Zwei Behandlungsoptionen für das steroidinduzierte Glaukom

Die Forscher konnten zudem die Rolle dieses Mechanismus in einem Mausmodell bestätigen. Diese Entdeckung eröffnet zwei Wege zur Behandlung des Glaukoms: die Blockierung der ALK5-Funktion oder die zusätzliche Zufuhr von VEGFC zum Auge zusammen mit der Steroidbehandlung.
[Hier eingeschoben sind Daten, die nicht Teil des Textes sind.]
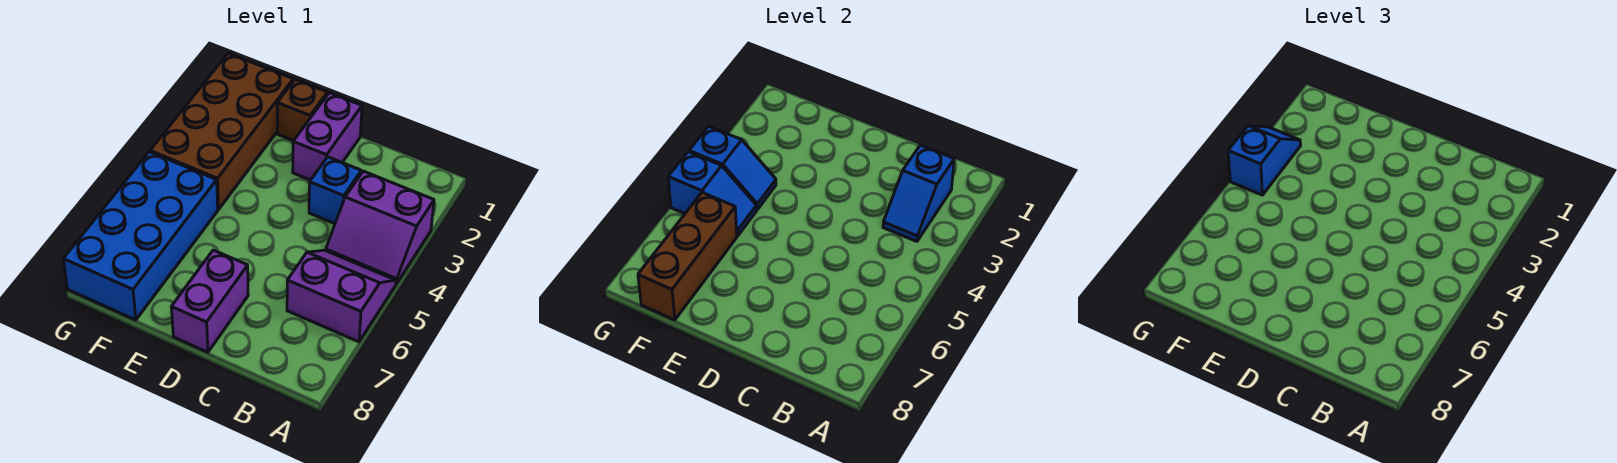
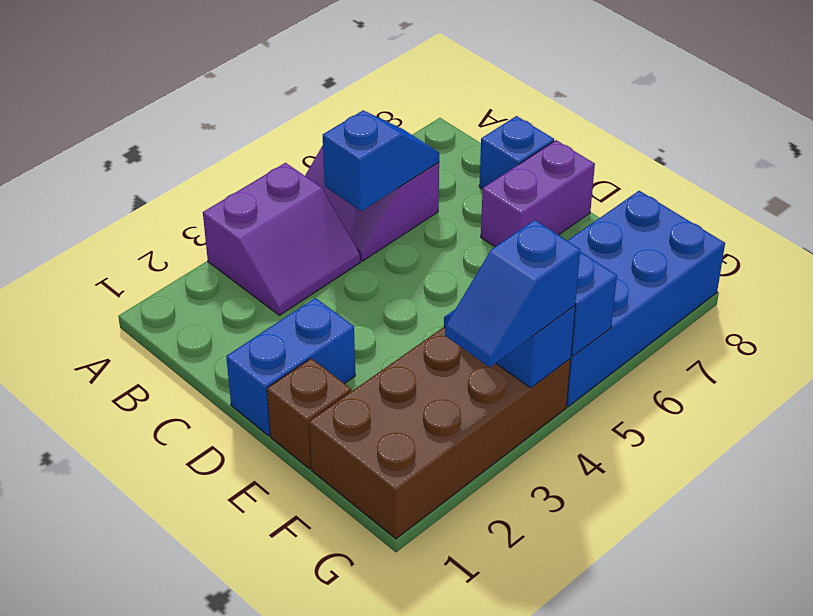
purple 2x2 slope [326,171,434,284] -> purple 2x2 slope turned to [203,163,360,315]
blue 1x2 slope [883,145,954,241] -> blue 1x2 slope moved to [323,110,439,211]
blue 1x1 brick [309,157,361,224] -> blue 1x1 brick moved to [479,116,554,189]
purple 1x2 brick [293,93,362,180] -> blue 1x2 brick [226,298,355,436]
brown 1x3 brick [638,193,737,320] -> none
„Wir wollen nun andere Ziele untersuchen. Es gibt einige Gene, von denen man weiß, dass sie für das Glaukom wichtig sind, nicht nur für das durch Steroide verursachte. Und wir könnten sie in diesen beiden Zelltypen ausschalten“, berichtete Lee. „Es ist kompliziert und schwierig, in herkömmlichen Tiermodellen einen bestimmten Zelltyp anzusprechen, aber in diesem System könnten wir jede genetische Veränderung dieser beiden Zelltypen separat vornehmen und sie dann in dem Gerät kombinieren, um ein besseres Verständnis dieser verschiedenen Mechanismen und verschiedenen Arten von Glaukom zu erhalten.“

Die Forscher nutzten die Cornell NanoScale Science and Technology Facility und wurden vom National Institutes of Health und der BrightFocus Foundation unterstützt.